Ulusal Taşıt Tanıma Sistemi’nin, vergide kayıp ve kaçakların önüne geçilebilmesi adına önemli bir adım olduğunu vurgulayan Erkal, sistemin; akaryakıt istasyonları arası haksız rekabetin önüne geçilmesini ve verilen hizmet ürün kalitesi ile hakkaniyetli bir rekabet yapılabilmesini de sağlayacağını ifade etti. Sistemin doğru bir şekilde işleyebilmesi adına süreç önünün de iyi yönetilmesi gerektiğinin altını çizen Erkal, “Verilen emeklerin boşa gitmemesi için sürecin iyi yönetilmesi gerekiyor. UTTS için ilk olarak istasyonlardaki 1 motorin ve 1 benzin pompasının bu sisteme dahil edilmesi gerekiyor ancak yalnızca 1 pompanın sisteme dahil edilmesi, aynı anda gelecek olan ikinci bir müşteri için zaman kaybı olacak ve zamanla tüm pompalara bu cihazların takılması gerekecek.” ifadelerini kullandı.
TÜM MADDİ YÜK, İSTASYONLARIN OMZUNDA OLMASIN!

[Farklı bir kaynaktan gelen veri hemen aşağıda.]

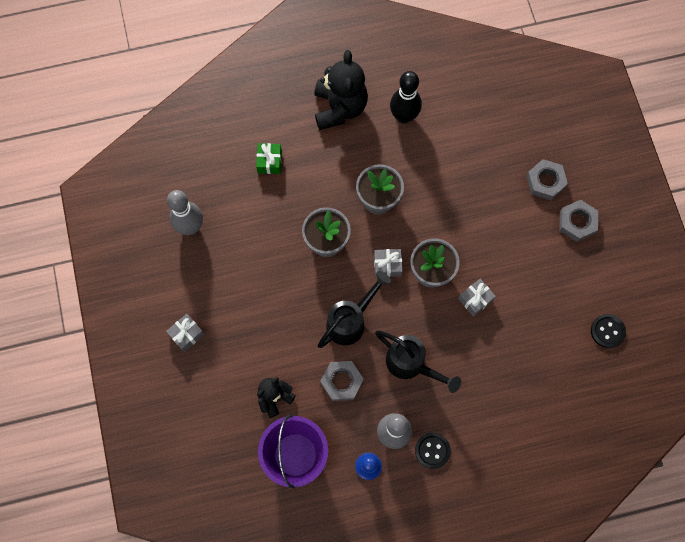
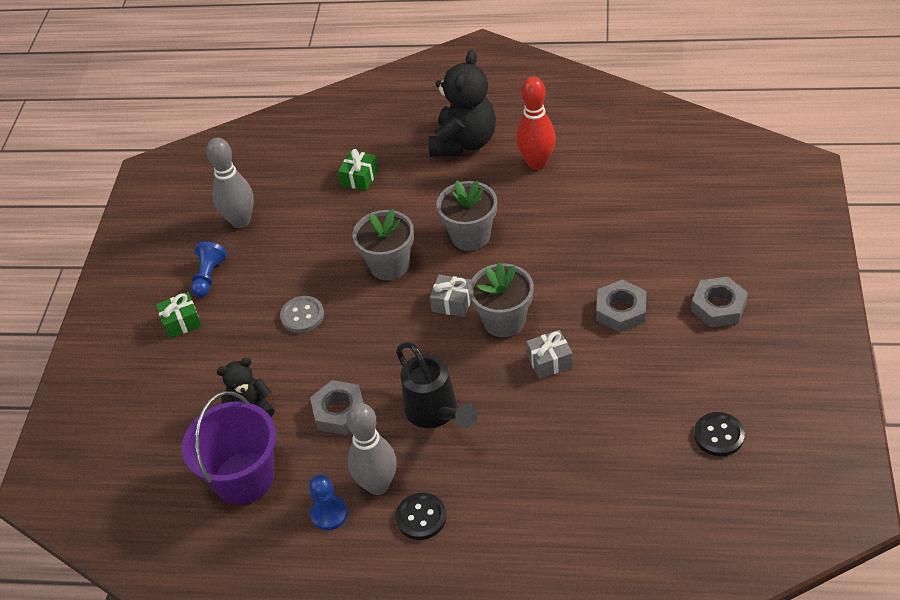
camera: 25 degrees right, 25 degrees down
(187, 334) = (181, 322): grey gift -> green gift
(189, 287) = (209, 277): none -> blue pawn
(279, 305) = (302, 315): none -> grey button
(350, 320) = (381, 350): black watering can -> none
(404, 116) = (537, 163): black bowling pin -> red bowling pin
(545, 181) = (691, 256): grey nut -> grey nut (621, 310)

Sistem için akaryakıt istasyonlarında kullanılacak olan cihazların, istasyon sahiplerine büyük bir külfet olacağını da ifade eden Erkal, konuyla ilgili Darphane ile görüşmelerinin devam ettiğini bildirerek şunları söyledi: “Bir istasyonda 4 pompaya bu cihazın takıldığını düşündüğümüzde gider maliyeti, yaklaşık olarak 1 milyon TL olacak. Sistemin kurulması yetmiyor; ayrıca bu sistem için yıllık olarak 50 bin TL haberleşme bedeli olacak. Bunlar da istasyon sahipleri için büyük bir külfet. Vergi kaybının önlenmesi için atılan bu adımdaki tüm yükün istasyon sahiplerine yüklenmesini doğru bulmuyoruz. Akaryakıttaki kâr payından bizimle birlikte pay alan ve hatta bizden daha fazla pay alan akaryakıt dağıtım şirketlerinin de bu cihazların maddi yüküne ve sorumluluğuna ortak olmasının daha adil olacağı düşüncesindeyiz. Bu sayede akaryakıt istasyonlarının yükü de kısmi olarak hafiflemiş olacak. Konuyla ilgili yetkililerle görüşmelerimiz devam ediyor. İlk olarak sancılı bir süreç olacak ancak inanıyoruz ki hakkaniyetli bir şekilde sistem rayına oturursa vergi kayıplarının önlenmesinde faydalı olacak.”